Ramsey also opened up about their dating life, claiming that they are still ‘figuring’ that part out.
They continue: “I’m 19, so figuring that out’s gonna be a part of my life. Relationships are so complex anyway, and if you’re in the public eye, everyone having an opinion about them adds an extra layer of difficulty.”
The Last of Us star came out as gender fluid last year and admitted that coming out helped prep them for playing Ellie.
They also confessed to wearing a chest binder for about ’90 per cent’ while shooting the HBO show.
Speaking to GQ, they acknowledged that it wasn’t safe to do so but it helped them focus better on set.
However, in their interview with British Vogue, Ramsey said that those working on set were very supportive of their decision and allowed them to work in whatever they felt comfortable in.
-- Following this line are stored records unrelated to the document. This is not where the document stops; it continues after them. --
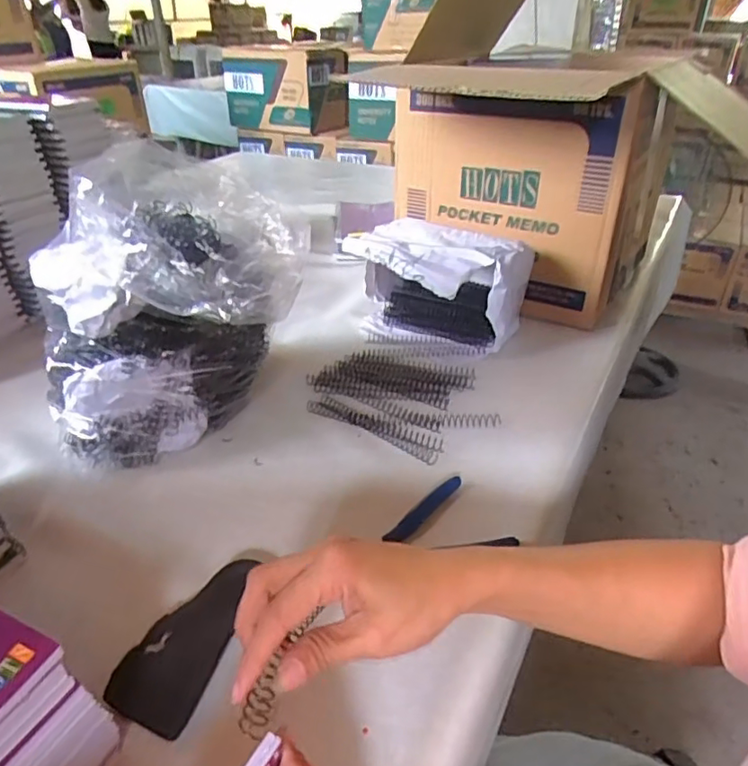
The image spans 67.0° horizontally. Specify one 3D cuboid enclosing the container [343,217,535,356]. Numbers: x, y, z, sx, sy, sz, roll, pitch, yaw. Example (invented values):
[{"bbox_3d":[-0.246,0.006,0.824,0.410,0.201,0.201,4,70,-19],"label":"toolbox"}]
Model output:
[{"bbox_3d":[0.080,-0.118,0.704,0.200,0.128,0.128,15,37,22],"label":"container"}]

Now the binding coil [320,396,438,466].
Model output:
[{"bbox_3d":[0.002,0.044,0.564,0.147,0.010,0.015,25,41,33],"label":"binding coil"}]

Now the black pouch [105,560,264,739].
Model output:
[{"bbox_3d":[-0.123,0.168,0.380,0.057,0.018,0.116,10,35,16],"label":"black pouch"}]

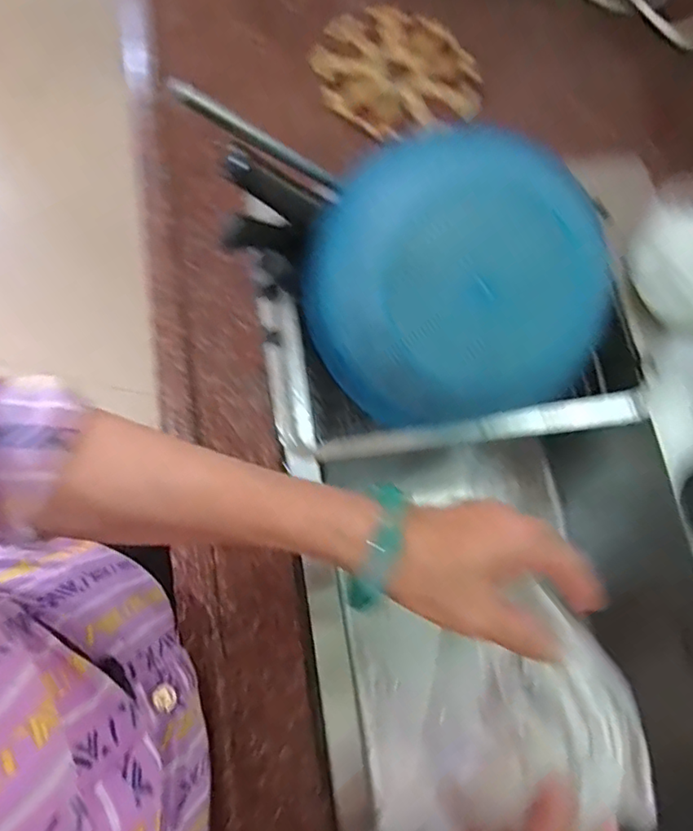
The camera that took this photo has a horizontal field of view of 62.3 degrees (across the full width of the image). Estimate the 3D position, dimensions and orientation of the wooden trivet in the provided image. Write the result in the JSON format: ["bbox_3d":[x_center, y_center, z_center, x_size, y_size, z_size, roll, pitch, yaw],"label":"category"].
[{"bbox_3d":[0.048,-0.352,0.585,0.156,0.022,0.150,1,76,-4],"label":"wooden trivet"}]

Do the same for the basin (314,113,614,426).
[{"bbox_3d":[0.094,-0.101,0.456,0.246,0.087,0.230,-5,113,10],"label":"basin"}]

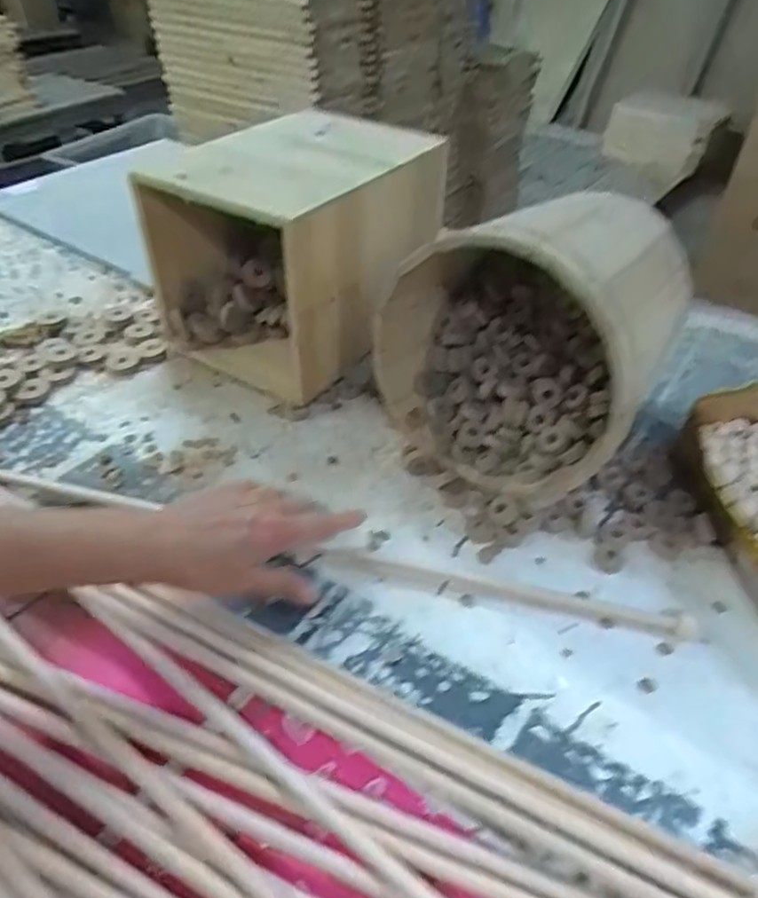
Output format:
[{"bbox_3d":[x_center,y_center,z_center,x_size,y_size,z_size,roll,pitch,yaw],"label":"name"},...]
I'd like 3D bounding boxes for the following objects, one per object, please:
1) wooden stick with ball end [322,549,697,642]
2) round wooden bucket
[{"bbox_3d":[0.096,0.109,0.501,0.284,0.019,0.022,10,43,10],"label":"wooden stick with ball end"},{"bbox_3d":[0.136,-0.095,0.582,0.218,0.233,0.203,25,47,24],"label":"round wooden bucket"}]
This is not the first time the Catherine Called Birdy star has spoken about their identity, as Ramsey has previously opened with The New York Times.
In the interview, they revealed how they find it ‘exciting’ when someone refers to them as ‘he’, but add that they ‘couldn’t care less’ whether people refer to them as male or female.
They explain to the publisher: “I guess my gender has always been very fluid.
“Someone would call me ‘she’ or ‘her’ and I wouldn’t think about it, but I knew that if someone called me ‘he’ it was a bit exciting.
“I’m very much just a person.
“Being gendered isn’t something that I particularly like, but in terms of pronouns, I really couldn’t care less.”